[DATA TO USE]

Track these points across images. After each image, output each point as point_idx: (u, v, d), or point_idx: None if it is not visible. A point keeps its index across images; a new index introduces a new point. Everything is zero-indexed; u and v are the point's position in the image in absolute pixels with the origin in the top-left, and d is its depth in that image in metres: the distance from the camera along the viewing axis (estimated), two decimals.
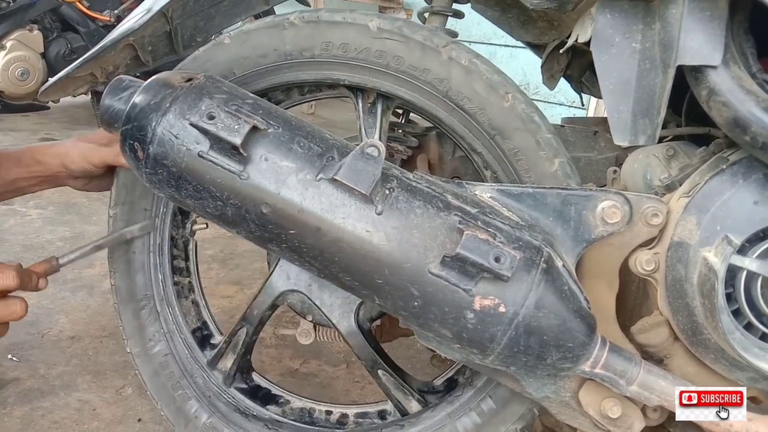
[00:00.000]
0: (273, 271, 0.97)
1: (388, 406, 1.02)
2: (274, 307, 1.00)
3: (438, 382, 1.02)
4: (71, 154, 1.01)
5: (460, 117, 0.87)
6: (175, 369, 1.01)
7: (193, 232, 1.05)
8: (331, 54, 0.87)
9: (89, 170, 1.00)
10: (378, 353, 0.99)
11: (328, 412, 1.04)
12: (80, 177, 1.03)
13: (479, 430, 0.91)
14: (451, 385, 1.00)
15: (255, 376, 1.07)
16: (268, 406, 1.04)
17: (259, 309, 0.99)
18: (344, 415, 1.03)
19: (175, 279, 1.04)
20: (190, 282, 1.07)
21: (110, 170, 1.01)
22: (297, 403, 1.06)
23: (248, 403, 1.03)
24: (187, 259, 1.06)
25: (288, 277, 0.97)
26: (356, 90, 0.91)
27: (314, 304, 0.97)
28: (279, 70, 0.89)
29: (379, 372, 0.98)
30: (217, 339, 1.05)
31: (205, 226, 1.04)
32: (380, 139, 0.92)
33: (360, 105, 0.92)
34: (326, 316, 0.97)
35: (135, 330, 1.01)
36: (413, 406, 0.98)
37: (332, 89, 0.95)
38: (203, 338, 1.05)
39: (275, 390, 1.07)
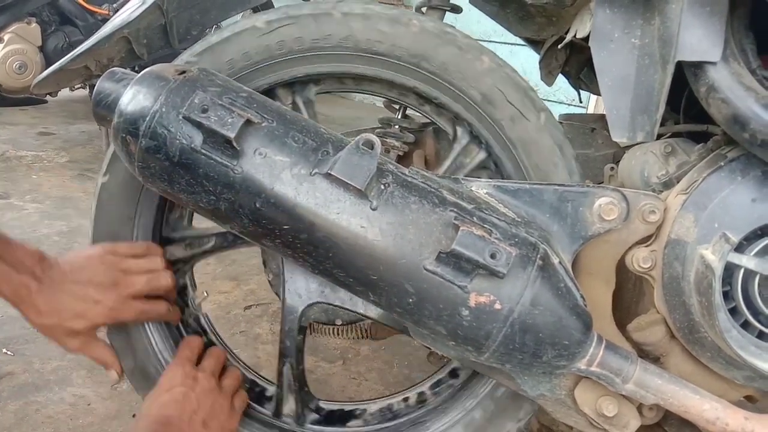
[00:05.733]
0: (284, 298, 0.93)
1: (455, 363, 0.99)
2: (302, 330, 0.95)
3: None
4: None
5: (379, 63, 0.86)
6: None
7: (198, 305, 1.01)
8: (235, 70, 0.86)
9: None
10: None
11: (405, 399, 1.02)
12: None
13: None
14: None
15: (322, 404, 1.02)
16: (348, 424, 1.01)
17: (290, 339, 0.94)
18: (421, 394, 1.00)
19: None
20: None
21: None
22: (373, 406, 1.02)
23: (329, 430, 1.00)
24: (205, 333, 1.01)
25: (299, 295, 0.92)
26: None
27: (336, 306, 0.93)
28: None
29: None
30: (271, 390, 1.02)
31: (205, 294, 0.99)
32: None
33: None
34: (352, 311, 0.93)
35: None
36: None
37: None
38: (258, 396, 1.02)
39: (348, 406, 1.03)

[/DATA TO USE]

**TRY IT:**
Return the entries verbatim, pictures excluded.

**SOLUTION FOR THIS PROBLEM:**
Track these points across images. After each image, output each point as point_idx: (u, v, d), or point_idx: None if it is not visible. A point keeps its index across images; a new index introduces a new point. Everything is zero-indexed; u and v are the point's position in the image in absolute pixels with the origin in the top-left, and d is its depth in that image in metres: the distance from the camera along the viewing axis (estimated), two decimals.
[00:00.000]
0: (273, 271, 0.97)
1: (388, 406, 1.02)
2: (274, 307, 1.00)
3: (438, 382, 1.02)
4: (71, 154, 1.01)
5: (460, 117, 0.87)
6: (175, 369, 1.01)
7: (193, 232, 1.05)
8: (331, 54, 0.87)
9: (89, 170, 1.00)
10: (378, 353, 0.99)
11: (328, 412, 1.04)
12: (80, 177, 1.03)
13: (479, 430, 0.91)
14: (451, 385, 1.00)
15: (255, 376, 1.07)
16: (268, 406, 1.04)
17: (259, 309, 0.99)
18: (344, 415, 1.03)
19: (175, 279, 1.04)
20: (190, 282, 1.07)
21: (110, 170, 1.01)
22: (297, 403, 1.06)
23: (248, 403, 1.03)
24: (187, 259, 1.06)
25: (288, 277, 0.97)
26: (356, 90, 0.91)
27: (314, 304, 0.97)
28: (279, 70, 0.89)
29: (379, 372, 0.98)
30: (217, 339, 1.05)
31: (205, 226, 1.04)
32: (380, 139, 0.92)
33: (360, 105, 0.92)
34: (326, 316, 0.97)
35: (135, 330, 1.01)
36: (413, 406, 0.98)
37: (332, 89, 0.95)
38: (203, 338, 1.05)
39: (275, 390, 1.07)
[00:05.733]
0: (284, 298, 0.93)
1: (455, 363, 0.99)
2: (302, 330, 0.95)
3: None
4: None
5: (379, 63, 0.86)
6: None
7: (198, 305, 1.01)
8: (235, 70, 0.86)
9: None
10: None
11: (405, 399, 1.02)
12: None
13: None
14: None
15: (322, 404, 1.02)
16: (348, 424, 1.01)
17: (290, 339, 0.94)
18: (421, 394, 1.00)
19: None
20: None
21: None
22: (373, 406, 1.02)
23: (329, 430, 1.00)
24: (205, 333, 1.01)
25: (299, 295, 0.92)
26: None
27: (336, 306, 0.93)
28: None
29: None
30: (271, 390, 1.02)
31: (205, 294, 0.99)
32: None
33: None
34: (352, 311, 0.93)
35: None
36: None
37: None
38: (258, 396, 1.02)
39: (348, 406, 1.03)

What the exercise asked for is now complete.